Worried about those extra pounds you gained over the holidays? Don't be! According to a study released last week by the Journal of American Medical Association (JAMA), those pounds might save your life. Well, sort of.
JAMA analyzed approximately three million adults for the study and found that those whose B.M.I. ranked them as overweight had "less risk of dying than people of normal weight." In news that is probably not news to most of us, then, being kinda fat doesn't mean you're going to die. Surprise!
Now to be clear, this study isn't saying that all fat people are going to outlive all skinny people. What the findings suggest is that weight isn't as much of a mortality indicator as some scientists thought it was, and that sometimes a few extra pounds can help you live longer and be healthier. Or, in other words, health is about HEALTH, and not about WEIGHT. A healthy 200-pound person might just live longer than her unhealthy 100-pound counterpart for all sorts of reasons, none of which have to do with the numbers either person sees on the scale.
Okay, so we can stop having those bogus, concern-trolling conversations about how we're worried over fat people's "health" now, right? Maybe we should just embrace Health at Every Size and admit that a lot of our culture's weight obsession has to do with fatphobia and a standard of beauty that prizes thinness above health? And that said thinness isn't necessarily healthy (thought it could be—as common sense would dictate, every person is different)? Yeah, fat chance.

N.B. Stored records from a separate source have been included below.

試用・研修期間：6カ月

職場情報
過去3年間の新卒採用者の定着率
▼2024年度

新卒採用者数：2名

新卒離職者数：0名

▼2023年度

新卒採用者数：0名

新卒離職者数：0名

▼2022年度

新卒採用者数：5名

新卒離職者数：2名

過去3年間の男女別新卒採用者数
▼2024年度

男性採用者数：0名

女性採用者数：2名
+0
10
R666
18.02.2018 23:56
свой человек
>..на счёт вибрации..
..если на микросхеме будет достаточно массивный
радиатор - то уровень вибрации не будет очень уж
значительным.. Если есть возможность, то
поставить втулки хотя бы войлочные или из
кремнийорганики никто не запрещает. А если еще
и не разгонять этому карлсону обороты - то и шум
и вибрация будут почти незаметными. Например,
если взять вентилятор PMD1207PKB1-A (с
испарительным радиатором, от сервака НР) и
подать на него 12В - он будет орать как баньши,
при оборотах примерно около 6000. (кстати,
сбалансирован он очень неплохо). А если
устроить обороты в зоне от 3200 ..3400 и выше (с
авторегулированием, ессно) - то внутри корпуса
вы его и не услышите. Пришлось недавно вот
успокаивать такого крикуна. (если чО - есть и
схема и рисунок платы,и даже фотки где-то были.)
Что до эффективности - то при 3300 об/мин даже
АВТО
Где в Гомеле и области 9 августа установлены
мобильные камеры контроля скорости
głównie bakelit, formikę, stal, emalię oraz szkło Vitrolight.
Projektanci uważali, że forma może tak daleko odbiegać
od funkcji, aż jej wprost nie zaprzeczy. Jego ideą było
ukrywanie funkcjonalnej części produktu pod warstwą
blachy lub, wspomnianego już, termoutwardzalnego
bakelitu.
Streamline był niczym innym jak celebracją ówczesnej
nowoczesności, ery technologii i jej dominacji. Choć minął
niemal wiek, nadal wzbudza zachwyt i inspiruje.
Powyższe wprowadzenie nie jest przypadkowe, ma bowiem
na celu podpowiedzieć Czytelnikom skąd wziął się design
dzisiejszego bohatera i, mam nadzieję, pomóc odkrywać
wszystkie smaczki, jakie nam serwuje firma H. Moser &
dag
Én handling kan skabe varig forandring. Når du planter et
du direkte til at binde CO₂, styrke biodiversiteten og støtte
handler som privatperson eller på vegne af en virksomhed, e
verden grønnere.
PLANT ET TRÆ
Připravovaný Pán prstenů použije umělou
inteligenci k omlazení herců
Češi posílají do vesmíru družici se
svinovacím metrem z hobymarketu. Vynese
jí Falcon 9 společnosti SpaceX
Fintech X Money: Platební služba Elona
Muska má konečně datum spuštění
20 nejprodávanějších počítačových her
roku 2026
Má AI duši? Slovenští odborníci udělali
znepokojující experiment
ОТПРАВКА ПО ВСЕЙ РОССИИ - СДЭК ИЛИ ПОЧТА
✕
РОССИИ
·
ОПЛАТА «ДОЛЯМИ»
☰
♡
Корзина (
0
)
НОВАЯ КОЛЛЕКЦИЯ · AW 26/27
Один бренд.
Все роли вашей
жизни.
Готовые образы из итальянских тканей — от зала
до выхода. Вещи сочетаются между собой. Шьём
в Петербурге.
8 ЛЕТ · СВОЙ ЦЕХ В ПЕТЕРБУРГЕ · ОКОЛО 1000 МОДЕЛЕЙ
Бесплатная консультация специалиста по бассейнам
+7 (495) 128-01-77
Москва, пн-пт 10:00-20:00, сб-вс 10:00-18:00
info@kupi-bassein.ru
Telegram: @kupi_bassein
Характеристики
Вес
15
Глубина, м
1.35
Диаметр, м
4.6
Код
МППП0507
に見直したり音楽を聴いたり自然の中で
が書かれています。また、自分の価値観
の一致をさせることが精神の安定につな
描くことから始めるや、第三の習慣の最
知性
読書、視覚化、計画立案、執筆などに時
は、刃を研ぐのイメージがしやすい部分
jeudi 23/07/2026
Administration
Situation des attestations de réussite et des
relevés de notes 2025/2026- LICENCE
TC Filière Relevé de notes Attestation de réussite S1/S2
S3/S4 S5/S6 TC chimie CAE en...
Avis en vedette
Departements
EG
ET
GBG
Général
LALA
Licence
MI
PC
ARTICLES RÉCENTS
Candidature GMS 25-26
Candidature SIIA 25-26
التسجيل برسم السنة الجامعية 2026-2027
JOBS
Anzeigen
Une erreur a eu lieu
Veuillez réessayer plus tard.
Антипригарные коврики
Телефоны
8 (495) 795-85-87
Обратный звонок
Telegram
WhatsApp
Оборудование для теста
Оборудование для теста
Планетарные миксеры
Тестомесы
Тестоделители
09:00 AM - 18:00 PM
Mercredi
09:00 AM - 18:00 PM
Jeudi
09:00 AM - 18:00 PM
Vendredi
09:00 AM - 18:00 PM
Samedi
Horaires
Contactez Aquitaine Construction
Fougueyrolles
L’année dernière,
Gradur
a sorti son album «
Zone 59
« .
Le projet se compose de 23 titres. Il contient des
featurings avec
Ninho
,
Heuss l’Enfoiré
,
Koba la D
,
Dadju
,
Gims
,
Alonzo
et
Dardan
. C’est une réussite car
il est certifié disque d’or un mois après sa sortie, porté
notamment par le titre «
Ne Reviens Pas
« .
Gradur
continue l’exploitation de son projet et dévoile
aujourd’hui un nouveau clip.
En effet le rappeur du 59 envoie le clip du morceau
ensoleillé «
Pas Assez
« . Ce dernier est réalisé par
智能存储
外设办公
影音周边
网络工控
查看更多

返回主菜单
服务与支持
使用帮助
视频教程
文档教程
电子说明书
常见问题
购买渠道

As if on cue, NBC's The Biggest Loser premiered the same day the JAMA study was released. Already known for promoting dangerous weight-loss tactics under the banner of "health," the latest season comes with a fat-shaming twist: kids.
Okay, it's one thing to shout at willing adult participants until they cry and run them on the treadmill until they fall off and vomit. Yes, it contributes to a culture of fat-shaming and many contestants gain their weight back, but at least we can hope most adults know what they're in for when it comes to reality television, and these folks are trying to lose weight so they can gain $250,000. But kids? FOR THE LOVE OF JILLIAN MICHAELS' ABS THEY ARE KIDS. Says the National Association to Advance Fat Acceptance (NAAFA) on the addition of these youngsters to the show:
The Biggest Loser, well known for its abusive tactics, should not be allowed to profit off the bullying and stigmatization of fat kids. That this series would be developed despite the evidence of the harm done to children by focusing on body size and weight loss is unconscionable. There is no doubt that the promotion of a healthy, long-term lifestyle is not the primary purpose of this television show, but rather to grab ratings and profits for the network and its producers.
The three kids function more as mascots than contestants so far, getting pep talks from Jillian and participating in workouts. Though NBC says they won't punish at or yell at the teenage Losers the way they do at the adults—and the teens can't be eliminated—what the hell kind of messed-up message does that send? The kids are right there while the adults cry and barf and get sent home for not losing enough weight! They get it! And if the show really is about "promoting a healthy lifestyle," then why are the teens treated differently? Is it because The Biggest Loser is actually about sensationalizing and demonizing fat people, not about helping them? (Hint: Yes. Yes it is.)
At one point in last week's season premiere, Jillian Michaels talks to the three kids about bullying, and tells them she's here to help. While Michaels may have the best of intentions, her brand of helping means changing the kids to conform to the bullies' standards, not challenging the norms that make the bullying okay in the first place. It's fine if teens want to eat healthy and get in shape—go for it you healthy teens!—but exploiting fat kids on national television in an environment that is known to be unrealistic and risky just so NBC can get more ratings is all kinds of wrong. And the more research we see, the more we learn that fat and health aren't as closely related as we thought—which makes The Biggest Loser: Chubby Kid Edition even worse.